How do you cope with change? This is an important question to ask yourself.  Are you passive? Are you accepting? Are you participating? Are you a fighter?

I’m just a problem-solver

When something surprising comes my way, I think to myself “What’s the worst that could happen?”. I think what I’d do in that case, and then become comfortable with my action plan.  By comfortable, I don’t mean I make myself like it. It just means I accept that its a possibility. From there, anything less severe than worst-case-scenario is… well BONUS! Plus, since I always really hate worst-case-scenario, I work hard to counteract everything I can that I want to avoid.

Forecaster or Backcaster?

Recently, a friend told me that my thought process is ‘backcasting’, and introduced me to the topic from a former IA Summit talk. Check out the backcasting presentation online on slideshare.

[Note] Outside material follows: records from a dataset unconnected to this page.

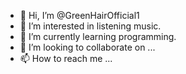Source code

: - 👋 Hi, I’m @GreenHairOfficial1
- 👀 I’m interested in listening music.
- 🌱 I’m currently learning programming.
- 💞️ I’m looking to collaborate on ...
- 📫 How to reach me ...

<!---
GreenHairOfficial1/GreenHairOfficial1 is a ✨ special ✨ repository because its `README.md` (this file) appears on your GitHub profile.
You can click the Preview link to take a look at your changes.
--->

Basically, this means I work from an outcome — whether desired or avoidable — and work backwards towards mapping goals and actions from that possibility to now.

Being a Change Agent is hard!

Us human beings are weird. We want choice and freedom, but the lack of structure and stability can cause some major stress and odd reactions. Some people become unbalanced and fight just to be proven ‘right’ and to keep their ‘I’m important’ status, when all that matters is NEW understanding and growth. Solving problems is not for the faint of heart. You have to have an open mind, patience, and the fortitude to stick to your guns while still considering additional perspectives as well.

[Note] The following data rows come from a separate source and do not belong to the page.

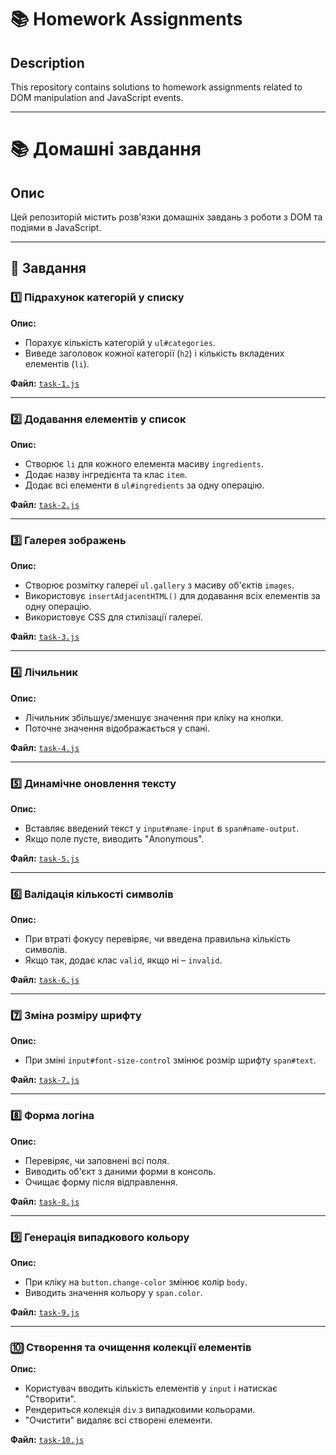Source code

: # 📚 Homework Assignments

## Description
This repository contains solutions to homework assignments related to DOM manipulation and JavaScript events.

---

# 📚 Домашні завдання

## Опис
Цей репозиторій містить розв'язки домашніх завдань з роботи з DOM та подіями в JavaScript. 

---

## 📌 Завдання

### 1️⃣ Підрахунок категорій у списку
**Опис:**
- Порахує кількість категорій у `ul#categories`.
- Виведе заголовок кожної категорії (`h2`) і кількість вкладених елементів (`li`).

**Файл:** [`task-1.js`](./task-1.js)

---

### 2️⃣ Додавання елементів у список
**Опис:**
- Створює `li` для кожного елемента масиву `ingredients`.
- Додає назву інгредієнта та клас `item`.
- Додає всі елементи в `ul#ingredients` за одну операцію.

**Файл:** [`task-2.js`](./task-2.js)

---

### 3️⃣ Галерея зображень
**Опис:**
- Створює розмітку галереї `ul.gallery` з масиву об'єктів `images`.
- Використовує `insertAdjacentHTML()` для додавання всіх елементів за одну операцію.
- Використовує CSS для стилізації галереї.

**Файл:** [`task-3.js`](./task-3.js)

---

### 4️⃣ Лічильник
**Опис:**
- Лічильник збільшує/зменшує значення при кліку на кнопки.
- Поточне значення відображається у спані.

**Файл:** [`task-4.js`](./task-4.js)

---

### 5️⃣ Динамічне оновлення тексту
**Опис:**
- Вставляє введений текст у `input#name-input` в `span#name-output`.
- Якщо поле пусте, виводить "Anonymous".

**Файл:** [`task-5.js`](./task-5.js)

---

### 6️⃣ Валідація кількості символів
**Опис:**
- При втраті фокусу перевіряє, чи введена правильна кількість символів.
- Якщо так, додає клас `valid`, якщо ні – `invalid`.

**Файл:** [`task-6.js`](./task-6.js)

---

### 7️⃣ Зміна розміру шрифту
**Опис:**
- При зміні `input#font-size-control` змінює розмір шрифту `span#text`.

**Файл:** [`task-7.js`](./task-7.js)

---

### 8️⃣ Форма логіна
**Опис:**
- Перевіряє, чи заповнені всі поля.
- Виводить об'єкт з даними форми в консоль.
- Очищає форму після відправлення.

**Файл:** [`task-8.js`](./task-8.js)

---

### 9️⃣ Генерація випадкового кольору
**Опис:**
- При кліку на `button.change-color` змінює колір `body`.
- Виводить значення кольору у `span.color`.

**Файл:** [`task-9.js`](./task-9.js)

---

### 🔟 Створення та очищення колекції елементів
**Опис:**
- Користувач вводить кількість елементів у `input` і натискає "Створити".
- Рендериться колекція `div` з випадковими кольорами.
- "Очистити" видаляє всі створені елементи.

**Файл:** [`task-10.js`](./task-10.js)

Pain brings people together

Change can be painful, frustrating, and confusing. It takes perseverence and realistic expectations to keep from getting discouraged along the way. Once people readjust to a new understanding, it becomes worth it. People get closer after being forced to go through an experience together. That’s why self help groups exist. It’s better when you know you are not in it alone.

The challenge for everyone now is that it’s not a matter of accepting change. Change is here with more to come whether we like it or not. It’s a matter of adapting. Roll with it!